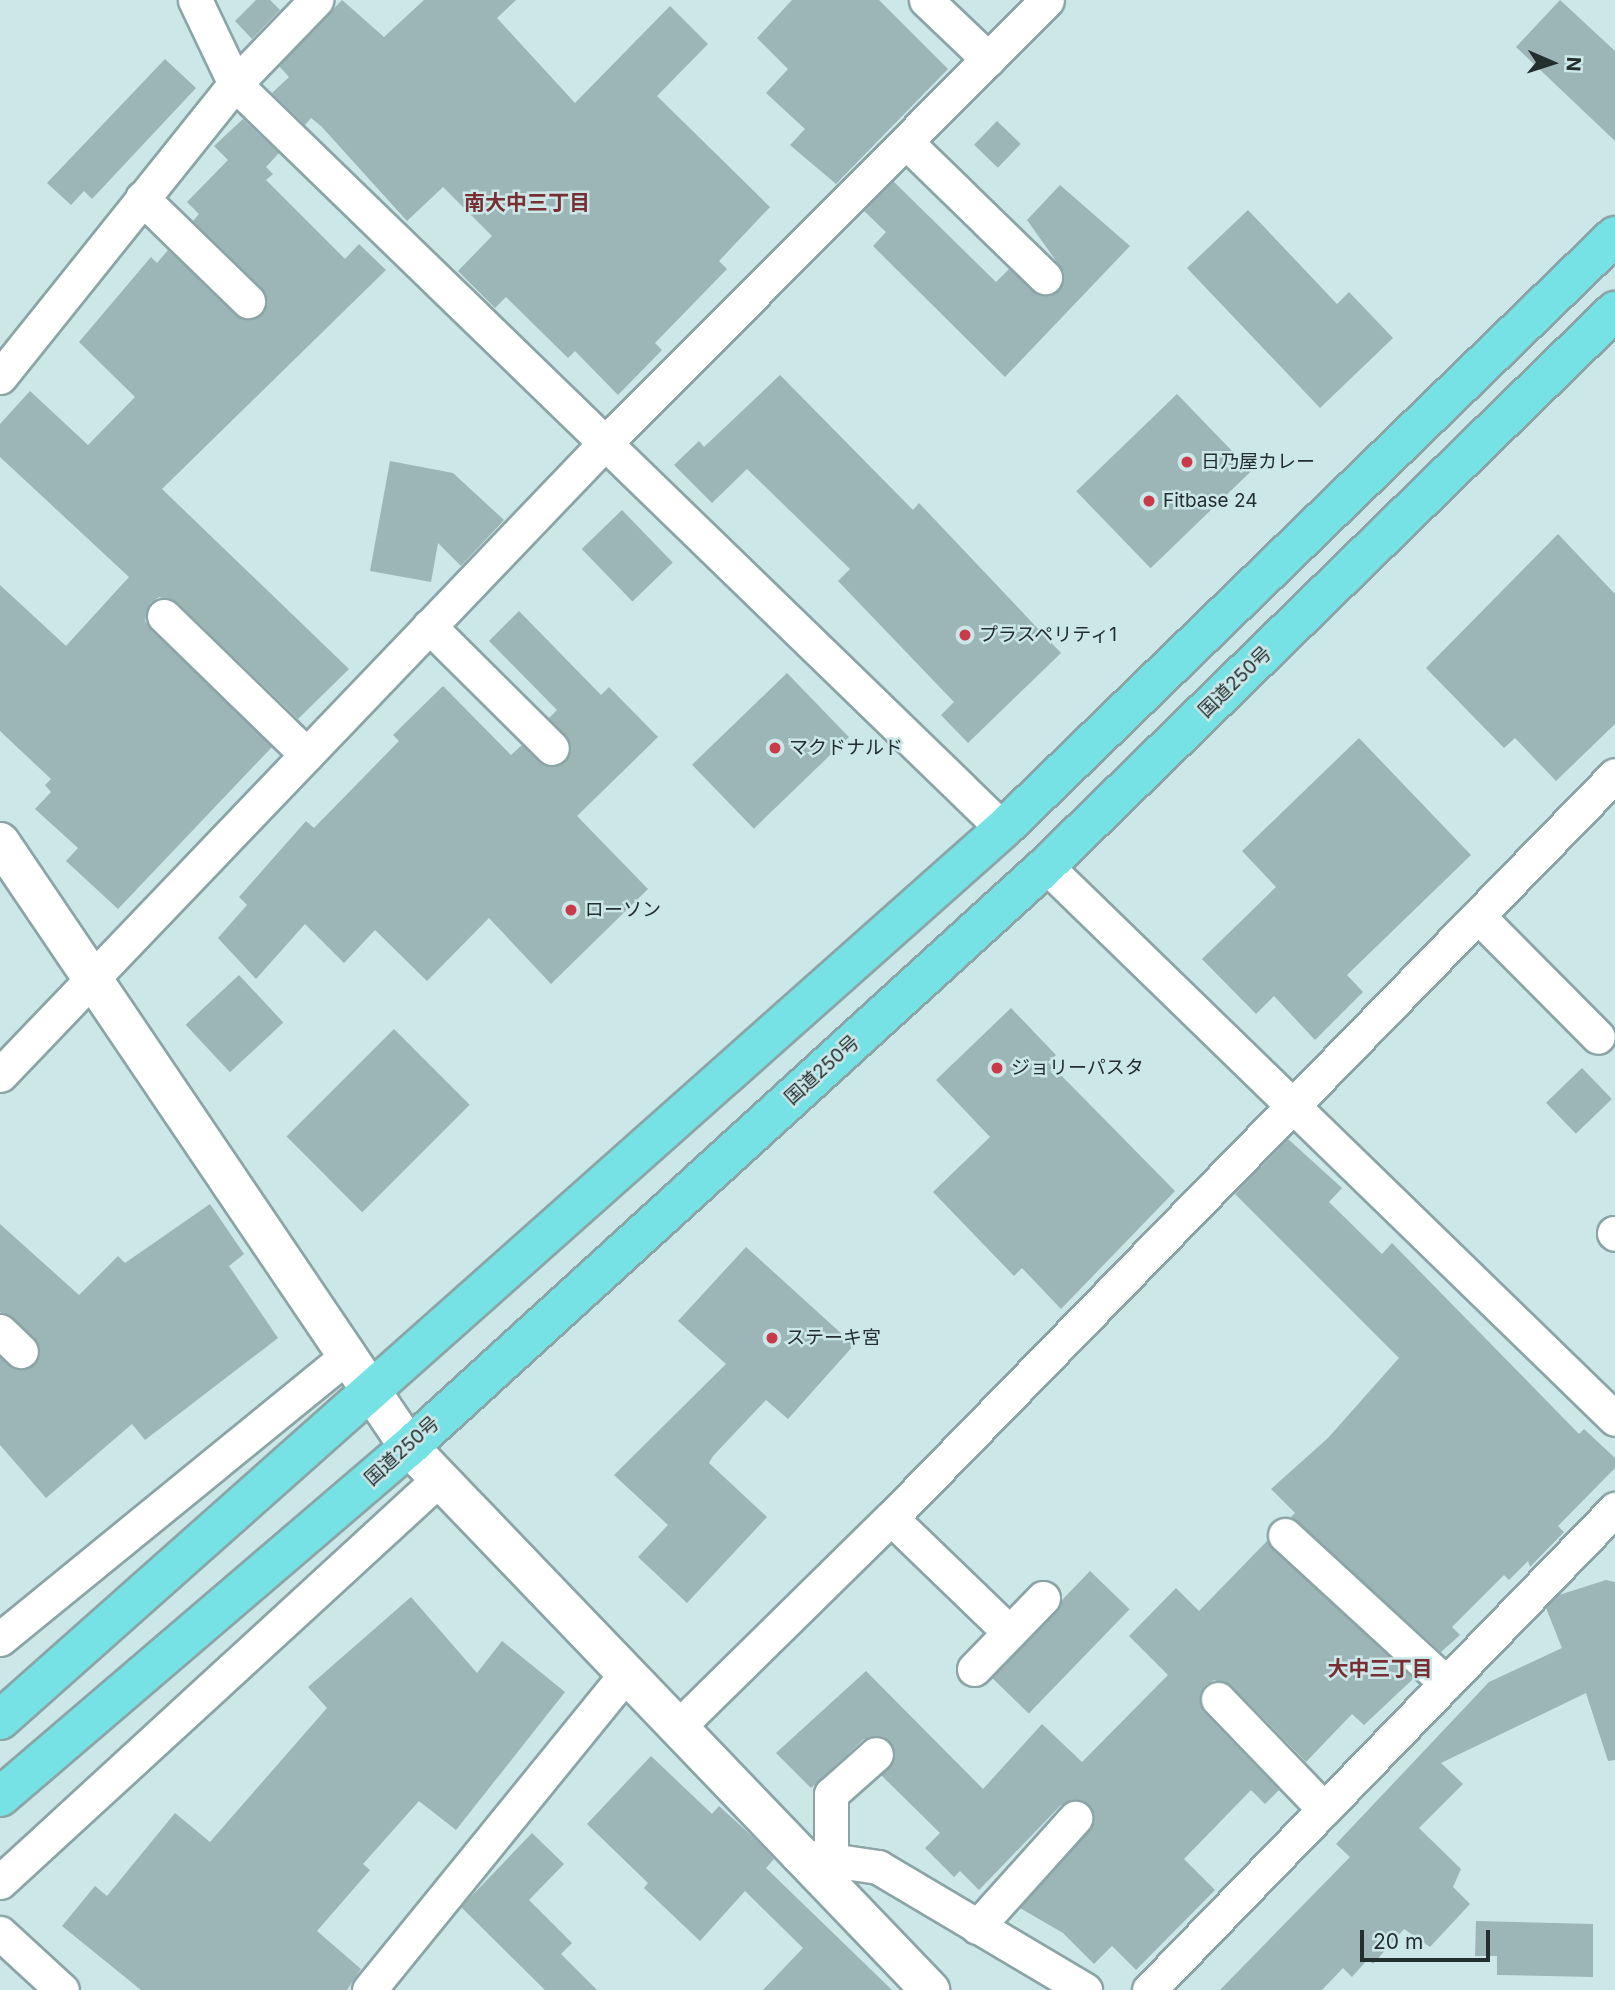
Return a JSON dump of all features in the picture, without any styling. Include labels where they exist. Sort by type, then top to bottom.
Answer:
[{"type":"highway","points":[[0,1720],[1003,829],[1615,236]]},
{"type":"highway","name":"国道250号","points":[[0,1797],[409,1447],[1046,866],[1615,311]]},
{"type":"street","points":[[195,0],[235,84],[1003,829]]},
{"type":"street","points":[[0,377],[235,84],[316,0]]},
{"type":"street","points":[[926,0],[988,59]]},
{"type":"street","points":[[0,1075],[606,442],[1047,0]]},
{"type":"street","points":[[906,142],[1045,277]]},
{"type":"street","points":[[142,198],[248,301]]},
{"type":"street","points":[[164,616],[307,755]]},
{"type":"street","points":[[429,626],[552,748]]},
{"type":"street","points":[[679,1726],[891,1518],[1613,781]]},
{"type":"street","points":[[0,842],[409,1447],[679,1726],[814,1858],[930,1990]]},
{"type":"street","points":[[1046,866],[1291,1109],[1615,1419]]},
{"type":"street","points":[[1478,916],[1598,1037]]},
{"type":"street","points":[[0,1639],[346,1357]]},
{"type":"street","points":[[0,1882],[439,1479]]},
{"type":"street","points":[[1149,1990],[1615,1509]]},
{"type":"street","points":[[891,1518],[1010,1632]]},
{"type":"street","points":[[1285,1535],[1446,1683]]},
{"type":"street","points":[[974,1669],[1043,1598]]},
{"type":"street","points":[[369,1990],[627,1672]]},
{"type":"street","points":[[1218,1699],[1324,1809]]},
{"type":"street","points":[[814,1858],[831,1794],[876,1754]]},
{"type":"street","points":[[978,1927],[1075,1818]]},
{"type":"street","points":[[814,1858],[878,1867],[1085,1990]]},
{"type":"street","points":[[4,1947],[62,1990]]},
{"type":"building","points":[[256,0],[270,0],[280,10],[252,39],[235,21]]},
{"type":"building","points":[[342,0],[384,37],[424,0],[516,0],[497,18],[575,103],[670,6],[708,44],[657,96],[770,207],[719,261],[727,269],[655,343],[662,350],[618,395],[575,351],[568,358],[506,297],[495,308],[458,271],[492,236],[443,187],[407,221],[321,126],[311,118],[305,125],[272,93],[289,77],[279,66]]},
{"type":"building","points":[[792,0],[879,0],[948,69],[836,184],[790,145],[805,129],[766,93],[788,69],[757,38]]},
{"type":"building","points":[[1560,0],[1615,51],[1615,141],[1516,47]]},
{"type":"building","points":[[165,59],[196,88],[92,199],[84,191],[71,205],[47,183]]},
{"type":"building","points":[[243,119],[279,153],[266,167],[273,174],[266,180],[345,259],[359,244],[386,270],[162,489],[349,669],[298,719],[177,602],[159,597],[150,603],[145,621],[151,630],[272,747],[118,909],[66,861],[78,848],[35,809],[51,792],[45,785],[51,779],[0,731],[0,585],[66,646],[129,577],[0,457],[0,424],[30,391],[88,445],[135,397],[79,342],[151,257],[157,263],[168,250],[235,315],[253,320],[262,314],[262,288],[193,221],[199,214],[187,202],[228,160],[214,146]]},
{"type":"building","points":[[997,121],[1021,144],[998,168],[974,145]]},
{"type":"building","points":[[893,181],[996,282],[1009,269],[1040,295],[1058,291],[1064,272],[1027,220],[1060,185],[1130,246],[1005,377],[873,246],[886,232],[864,211]]},
{"type":"building","points":[[1248,210],[1337,304],[1349,292],[1393,338],[1320,408],[1187,268]]},
{"type":"building","points":[[780,375],[913,510],[919,503],[1061,653],[968,743],[941,715],[954,702],[838,581],[850,569],[747,469],[712,503],[674,465],[699,441],[704,447]]},
{"type":"building","points":[[1177,394],[1251,471],[1151,568],[1076,491]]},
{"type":"building","points":[[390,461],[453,473],[504,520],[461,566],[438,543],[431,582],[370,571]]},
{"type":"building","points":[[622,510],[673,563],[632,601],[582,549]]},
{"type":"building","points":[[1558,534],[1615,594],[1615,724],[1556,781],[1515,738],[1504,748],[1426,668]]},
{"type":"building","points":[[519,611],[601,695],[609,687],[658,737],[577,816],[648,889],[551,984],[489,918],[427,981],[375,930],[344,963],[305,924],[256,979],[218,938],[247,905],[239,897],[306,821],[314,828],[399,741],[393,735],[443,686],[511,755],[522,745],[546,766],[566,761],[570,742],[549,718],[557,710],[489,641]]},
{"type":"building","points":[[787,673],[849,737],[754,829],[692,765]]},
{"type":"building","points":[[1359,738],[1471,855],[1347,975],[1363,992],[1315,1040],[1274,996],[1256,1014],[1202,959],[1276,887],[1242,851]]},
{"type":"building","points":[[239,975],[283,1023],[230,1072],[186,1025]]},
{"type":"building","points":[[1011,1008],[1056,1055],[1048,1062],[1175,1191],[1061,1309],[1022,1268],[1014,1276],[933,1192],[990,1137],[936,1080]]},
{"type":"building","points":[[394,1029],[470,1105],[362,1212],[287,1136]]},
{"type":"building","points":[[1582,1068],[1612,1099],[1576,1134],[1546,1103]]},
{"type":"building","points":[[1288,1139],[1342,1188],[1329,1202],[1382,1254],[1392,1243],[1579,1434],[1584,1429],[1615,1458],[1615,1468],[1558,1526],[1564,1532],[1530,1567],[1528,1561],[1509,1580],[1504,1575],[1452,1627],[1460,1635],[1441,1652],[1291,1517],[1295,1513],[1271,1489],[1328,1438],[1399,1358],[1235,1194]]},
{"type":"building","points":[[210,1204],[244,1254],[229,1266],[278,1338],[145,1440],[132,1424],[46,1498],[0,1445],[0,1358],[26,1370],[40,1355],[34,1337],[0,1312],[0,1224],[79,1295],[118,1256],[125,1263]]},
{"type":"building","points":[[746,1247],[854,1345],[788,1419],[766,1400],[713,1456],[709,1463],[767,1517],[687,1603],[638,1557],[668,1525],[614,1475],[726,1364],[678,1321]]},
{"type":"building","points":[[1267,1541],[1413,1679],[1364,1725],[1352,1714],[1306,1762],[1231,1685],[1214,1680],[1204,1686],[1204,1712],[1279,1790],[1265,1804],[1251,1790],[1184,1859],[1215,1890],[1136,1970],[1112,1946],[1094,1964],[1063,1933],[1020,1908],[1090,1830],[1093,1813],[1087,1803],[1061,1805],[979,1890],[960,1871],[954,1877],[925,1848],[940,1833],[881,1775],[894,1759],[890,1741],[864,1739],[811,1788],[776,1753],[866,1671],[983,1789],[1042,1724],[1082,1762],[1168,1675],[1129,1636],[1176,1588],[1199,1611]]},
{"type":"building","points":[[1090,1571],[1130,1609],[1029,1714],[989,1675]]},
{"type":"building","points":[[1606,1580],[1615,1582],[1615,1760],[1608,1761],[1586,1693],[1441,1763],[1463,1784],[1419,1828],[1461,1869],[1453,1887],[1470,1904],[1430,1947],[1404,1929],[1373,1964],[1368,1959],[1352,1977],[1343,1968],[1322,1990],[1220,1990],[1350,1857],[1336,1844],[1489,1682],[1562,1648],[1546,1608],[1559,1595]]},
{"type":"building","points":[[411,1597],[477,1673],[502,1641],[565,1692],[456,1830],[419,1801],[363,1864],[370,1870],[317,1931],[361,1969],[347,1990],[141,1990],[62,1926],[95,1886],[107,1896],[175,1813],[210,1842],[327,1708],[308,1687]]},
{"type":"building","points":[[651,1756],[712,1814],[719,1806],[752,1836],[774,1859],[766,1868],[892,1990],[763,1990],[803,1948],[745,1891],[700,1941],[644,1888],[648,1883],[587,1824]]},
{"type":"building","points":[[532,1833],[564,1864],[529,1900],[572,1943],[561,1954],[597,1990],[545,1990],[461,1907]]},
{"type":"building","points":[[1476,1921],[1593,1924],[1593,1977],[1497,1975],[1497,1956],[1475,1956]]},
{"type":"place","name":"日乃屋カレー","points":[[1187,462]]},
{"type":"place","name":"Fitbase 24","points":[[1149,501]]},
{"type":"place","name":"プラスペリティ1","points":[[965,635]]},
{"type":"place","name":"マクドナルド","points":[[775,748]]},
{"type":"place","name":"ローソン","points":[[571,910]]},
{"type":"place","name":"ジョリーパスタ","points":[[997,1068]]},
{"type":"place","name":"ステーキ宮","points":[[772,1338]]},
{"type":"district","name":"南大中三丁目","points":[[527,203]]},
{"type":"district","name":"大中三丁目","points":[[1380,1669]]}]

--- --- ---

→ Task
Which of the lines in the listing above include "district"? Report each of them.

→ Answer to the exercise
{"type":"district","name":"南大中三丁目","points":[[527,203]]},
{"type":"district","name":"大中三丁目","points":[[1380,1669]]}]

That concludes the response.